🤖 AI Summary
To address the challenge of 3D scene reconstruction from sparse views (only 3–5 input images), this paper proposes the first 3D Gaussian Splatting framework integrated with large-model priors. Methodologically: (1) robust geometric initialization is achieved via stereo vision; (2) diffusion models guide iterative optimization of Gaussian parameters, mitigating overfitting and detail loss; (3) video-diffusion priors enhance novel-view synthesis quality. The approach synergistically combines 3D Gaussian Splatting, multi-view stereo matching, Stable Diffusion–style diffusion models, differentiable rendering, and joint optimization. Extensive evaluations on standard benchmarks demonstrate significant improvements over state-of-the-art sparse-view methods—achieving high-fidelity, full 360° reconstructions using merely 3–5 input images, compared to hundreds required previously—while attaining new state-of-the-art visual quality.
📝 Abstract
We aim to address sparse-view reconstruction of a 3D scene by leveraging priors from large-scale vision models. While recent advancements such as 3D Gaussian Splatting (3DGS) have demonstrated remarkable successes in 3D reconstruction, these methods typically necessitate hundreds of input images that densely capture the underlying scene, making them time-consuming and impractical for real-world applications. However, sparse-view reconstruction is inherently ill-posed and under-constrained, often resulting in inferior and incomplete outcomes. This is due to issues such as failed initialization, overfitting on input images, and a lack of details. To mitigate these challenges, we introduce LM-Gaussian, a method capable of generating high-quality reconstructions from a limited number of images. Specifically, we propose a robust initialization module that leverages stereo priors to aid in the recovery of camera poses and the reliable point clouds.

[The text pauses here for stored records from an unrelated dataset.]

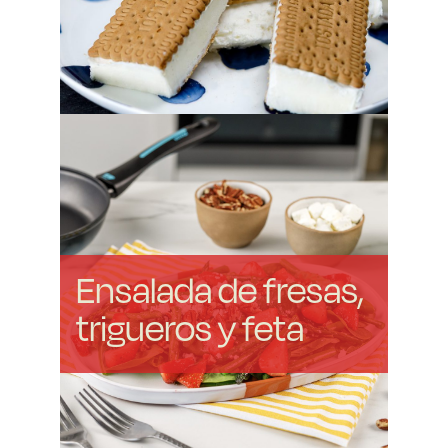
Ensalada de fresas,
trigueros y feta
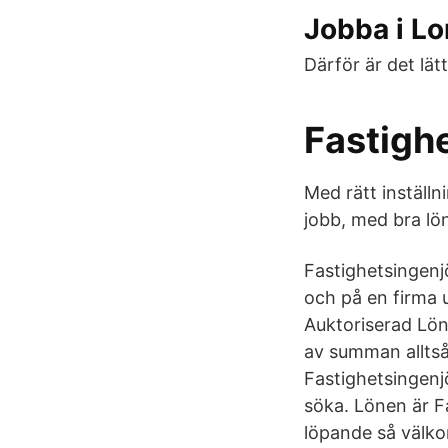
Jobba i L
Därför är det lät
Fastigh
Med rätt inställn
jobb, med bra lö
Fastighetsingenjö
och på en firma u
Auktoriserad Lön 
av summan alltså
Fastighetsingenjö
söka. Lönen är F
löpande så välk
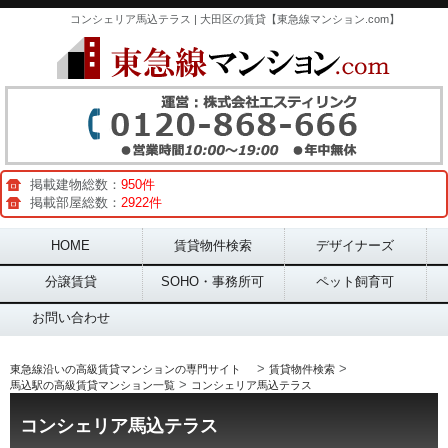
コンシェリア馬込テラス | 大田区の賃貸【東急線マンション.com】
掲載建物総数：
950件
掲載部屋総数：
2922件
Main menu
HOME
賃貸物件検索
デザイナーズ
分譲賃貸
SOHO・事務所可
ペット飼育可
お問い合わせ
>
>
東急線沿いの高級賃貸マンションの専門サイト
賃貸物件検索
>
馬込駅の高級賃貸マンション一覧
コンシェリア馬込テラス
コンシェリア馬込テラス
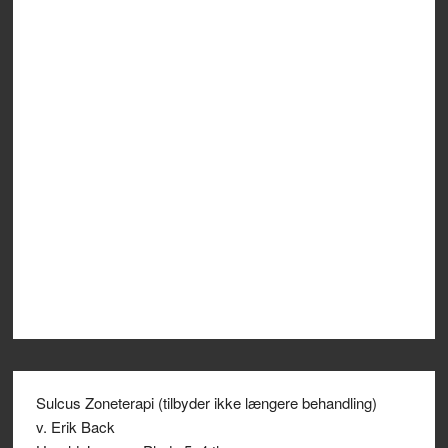
Sulcus Zoneterapi (tilbyder ikke længere behandling)
v. Erik Back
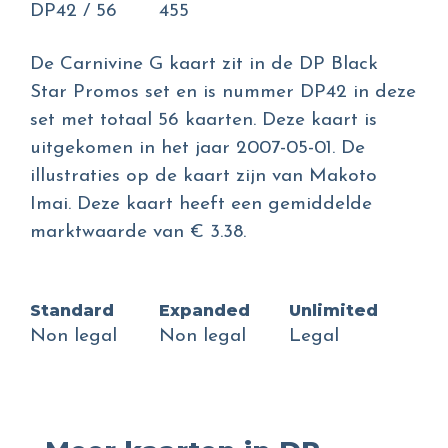
DP42 / 56
455
De Carnivine G kaart zit in de DP Black
Star Promos set en is nummer DP42 in deze
set met totaal 56 kaarten. Deze kaart is
uitgekomen in het jaar 2007-05-01. De
illustraties op de kaart zijn van Makoto
Imai. Deze kaart heeft een gemiddelde
marktwaarde van € 3.38.
Standard
Expanded
Unlimited
Non legal
Non legal
Legal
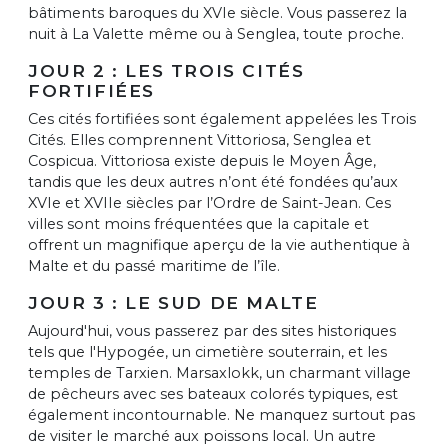
bâtiments baroques du XVIe siècle. Vous passerez la
nuit à La Valette même ou à Senglea, toute proche.
JOUR 2 : LES TROIS CITÉS
FORTIFIÉES
Ces cités fortifiées sont également appelées les Trois
Cités. Elles comprennent Vittoriosa, Senglea et
Cospicua. Vittoriosa existe depuis le Moyen Âge,
tandis que les deux autres n’ont été fondées qu’aux
XVIe et XVIIe siècles par l’Ordre de Saint-Jean. Ces
villes sont moins fréquentées que la capitale et
offrent un magnifique aperçu de la vie authentique à
Malte et du passé maritime de l’île.
JOUR 3 : LE SUD DE MALTE
Aujourd'hui, vous passerez par des sites historiques
tels que l'Hypogée, un cimetière souterrain, et les
temples de Tarxien. Marsaxlokk, un charmant village
de pêcheurs avec ses bateaux colorés typiques, est
également incontournable. Ne manquez surtout pas
de visiter le marché aux poissons local. Un autre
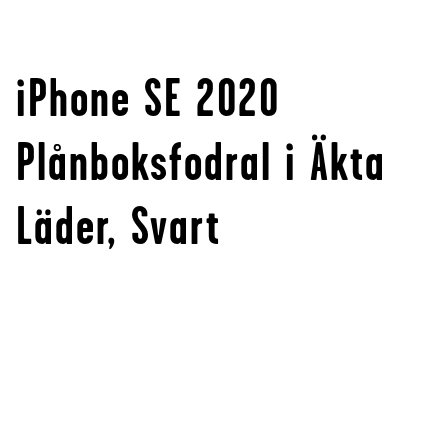
iPhone SE 2020
Plånboksfodral i Äkta
Läder, Svart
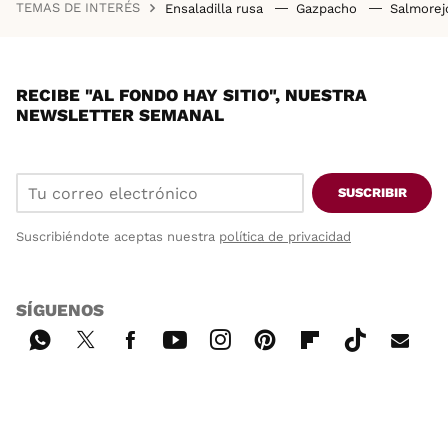
TEMAS DE INTERÉS
Ensaladilla rusa
Gazpacho
Salmore
RECIBE "AL FONDO HAY SITIO", NUESTRA
NEWSLETTER SEMANAL
SUSCRIBIR
Suscribiéndote aceptas nuestra
política de privacidad
SÍGUENOS
Wh
Twi
Fac
You
Inst
Pint
Flip
Tikt
E-
ats
tter
ebo
tub
agr
ere
boa
ok
mai
App
ok
e
am
st
rd
l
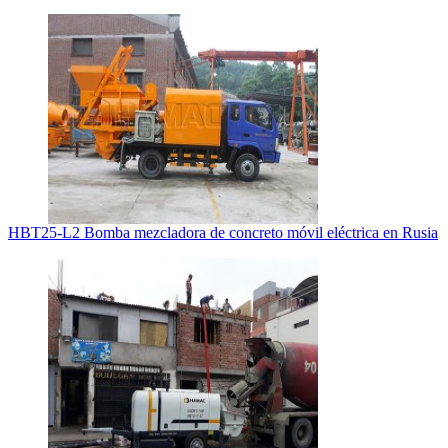
HBT25-L2 Bomba mezcladora de concreto móvil eléctrica en Rusia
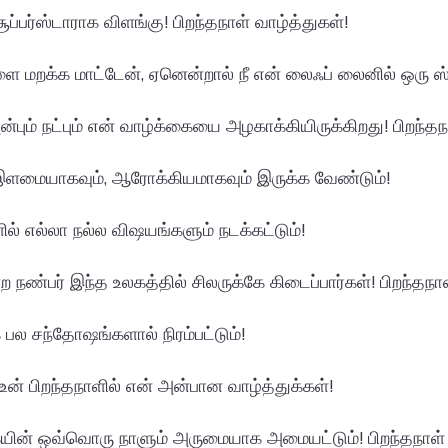
சூப்பர்ஸ்டாராக விளங்கு! பிறந்தநாள் வாழ்த்துகள்!
ளை மறக்க மாட்டேன், ஏனென்றால் நீ என் லைஃப் லைனில் ஒரு ஸ்
பும் நட்பும் என் வாழ்க்கையை அழகாக்கியிருக்கிறது! பிறந்தந
 இளமையாகவும், ஆரோக்கியமாகவும் இருக்க வேண்டும்!
ில் எல்லா நல்ல விஷயங்களும் நடக்கட்டும்!
நண்பர் இந்த உலகத்தில் சிலருக்கே கிடைப்பார்கள்! பிறந்தநாள
 பல சந்தோஷங்களால் நிரம்பட்டும்!
 உன் பிறந்தநாளில் என் அன்பான வாழ்த்துக்கள்!
யின் ஒவ்வொரு நாளும் அருமையாக அமையட்டும்! பிறந்தநாள் 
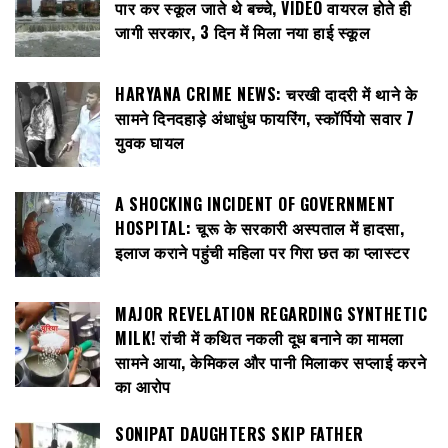
पार कर स्कूल जाते थे बच्चे, VIDEO वायरल होते ही
जागी सरकार, 3 दिन में मिला नया हाई स्कूल
HARYANA CRIME NEWS: चरखी दादरी में थाने के
सामने दिनदहाड़े अंधाधुंध फायरिंग, स्कॉर्पियो सवार 7
युवक घायल
A SHOCKING INCIDENT OF GOVERNMENT
HOSPITAL: चूरू के सरकारी अस्पताल में हादसा,
इलाज कराने पहुंची महिला पर गिरा छत का प्लास्टर
MAJOR REVELATION REGARDING SYNTHETIC
MILK! रांची में कथित नकली दूध बनाने का मामला
सामने आया, केमिकल और पानी मिलाकर सप्लाई करने
का आरोप
SONIPAT DAUGHTERS SKIP FATHER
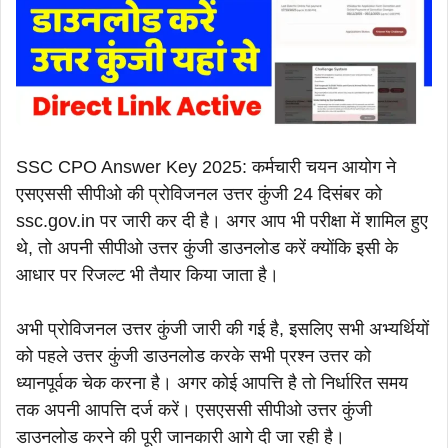
SSC CPO Answer Key 2025: कर्मचारी चयन आयोग ने
एसएससी सीपीओ की प्रोविजनल उत्तर कुंजी 24 दिसंबर को
ssc.gov.in पर जारी कर दी है। अगर आप भी परीक्षा में शामिल हुए
थे, तो अपनी सीपीओ उत्तर कुंजी डाउनलोड करें क्योंकि इसी के
आधार पर रिजल्ट भी तैयार किया जाता है।
अभी प्रोविजनल उत्तर कुंजी जारी की गई है, इसलिए सभी अभ्यर्थियों
को पहले उत्तर कुंजी डाउनलोड करके सभी प्रश्न उत्तर को
ध्यानपूर्वक चेक करना है। अगर कोई आपत्ति है तो निर्धारित समय
तक अपनी आपत्ति दर्ज करें। एसएससी सीपीओ उत्तर कुंजी
डाउनलोड करने की पूरी जानकारी आगे दी जा रही है।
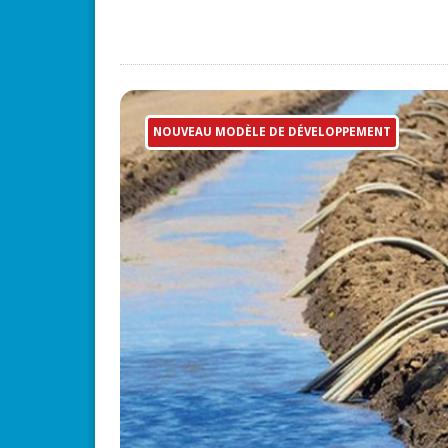
NOUVEAU MODÈLE DE DÉVELOPPEMENT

Additionally, a diffusion-based refinement is iteratively applied to incorporate image diffusion priors into the Gaussian optimization process to preserve intricate scene details. Finally, we utilize video diffusion priors to further enhance the rendered images for realistic visual effects. Overall, our approach significantly reduces the data acquisition requirements compared to previous 3DGS methods. We validate the effectiveness of our framework through experiments on various public datasets, demonstrating its potential for high-quality 360-degree scene reconstruction. Visual results are on our website.